WHAT TO PRODUCE: Go through the listing below and gather every line with the word "from".

DATA SEGMENT:
::::::::

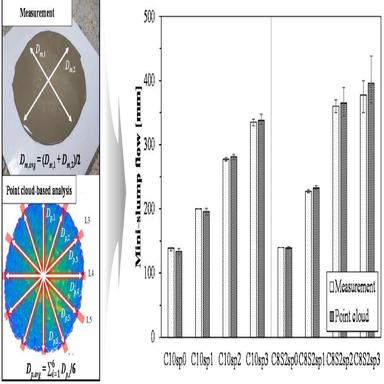
Comparison of mini-slump flow obtained from the measurements and point cloud-based analysis.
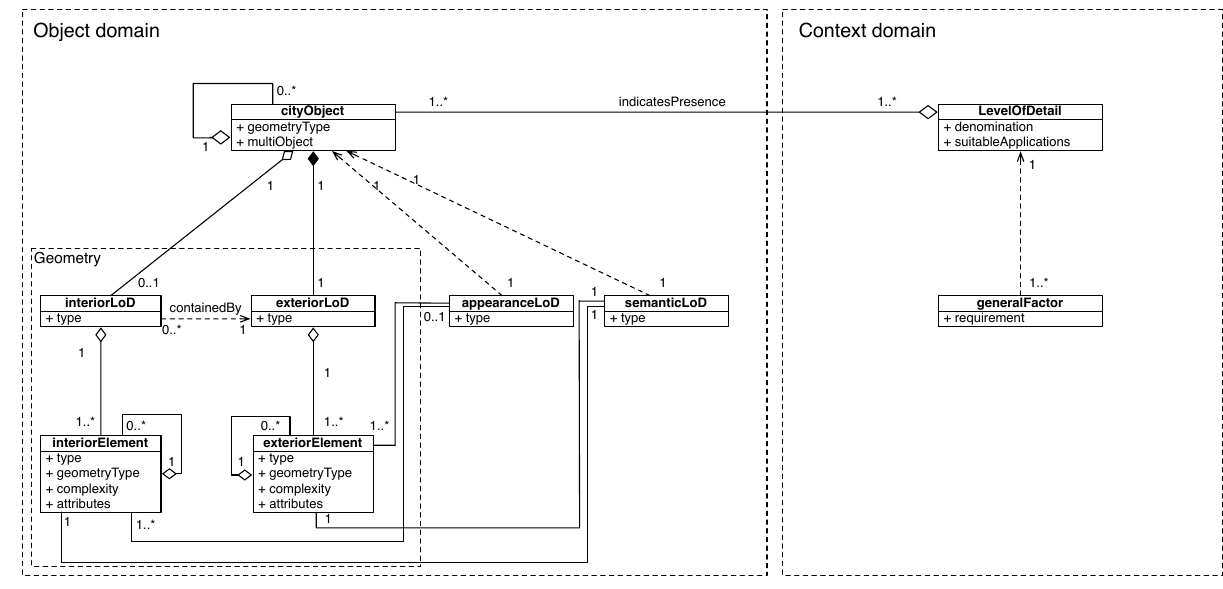
Figure 9: UML diagram showing the proposed framework for an LoD definition. The framework is separated into an object and a context domain, and the relation between LoDs, sub LoDs and their objects is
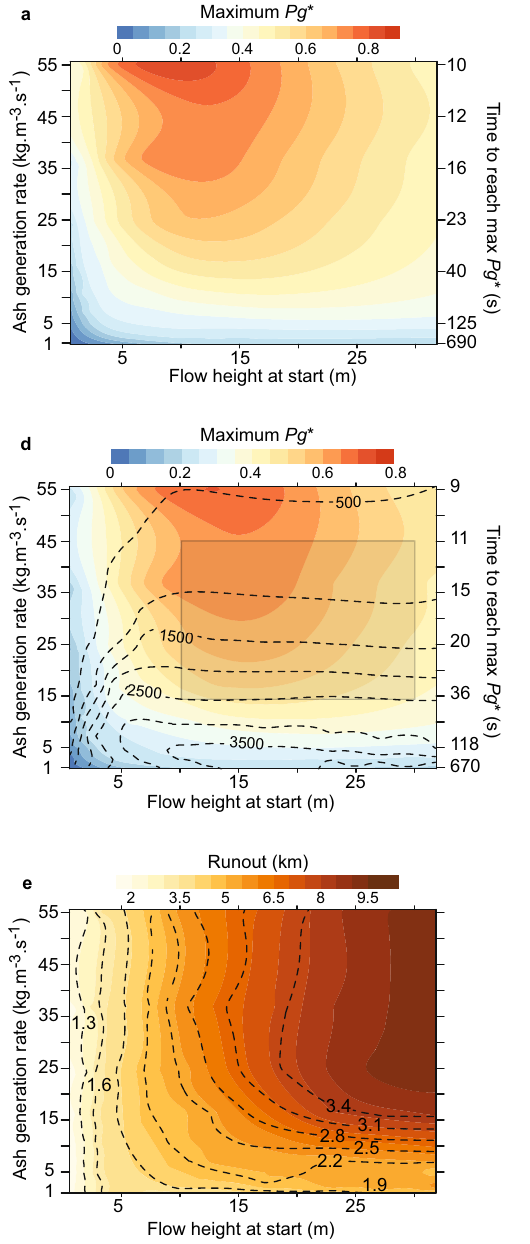
andscaledexcessporepressureareplottedwithdistance. d Similarto a butonthe Merapislopethusallowingsheartodevelop.Thedashedlinesareisocontourofthe distance at which the maximum excess pore pressure is reached. The grey box representstherangeofashproductionrateand fl owheightestimatedforthe2006 BAF at Merapi from the most proximal sample collected. e Runout of the mixture. The runout is scaled against the runout of the fl ow with same properties, but no fragmentationoccurs(noexcessporepressure).Isocontoursofthescaledrunouts are shown as dashed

::::::::

EXERCISE ANSWER:
Comparison of mini-slump flow obtained from the measurements and point cloud-based analysis.
andscaledexcessporepressureareplottedwithdistance. d Similarto a butonthe Merapislopethusallowingsheartodevelop.Thedashedlinesareisocontourofthe distance at which the maximum excess pore pressure is reached. The grey box representstherangeofashproductionrateand fl owheightestimatedforthe2006 BAF at Merapi from the most proximal sample collected. e Runout of the mixture. The runout is scaled against the runout of the fl ow with same properties, but no fragmentationoccurs(noexcessporepressure).Isocontoursofthescaledrunouts are shown as dashed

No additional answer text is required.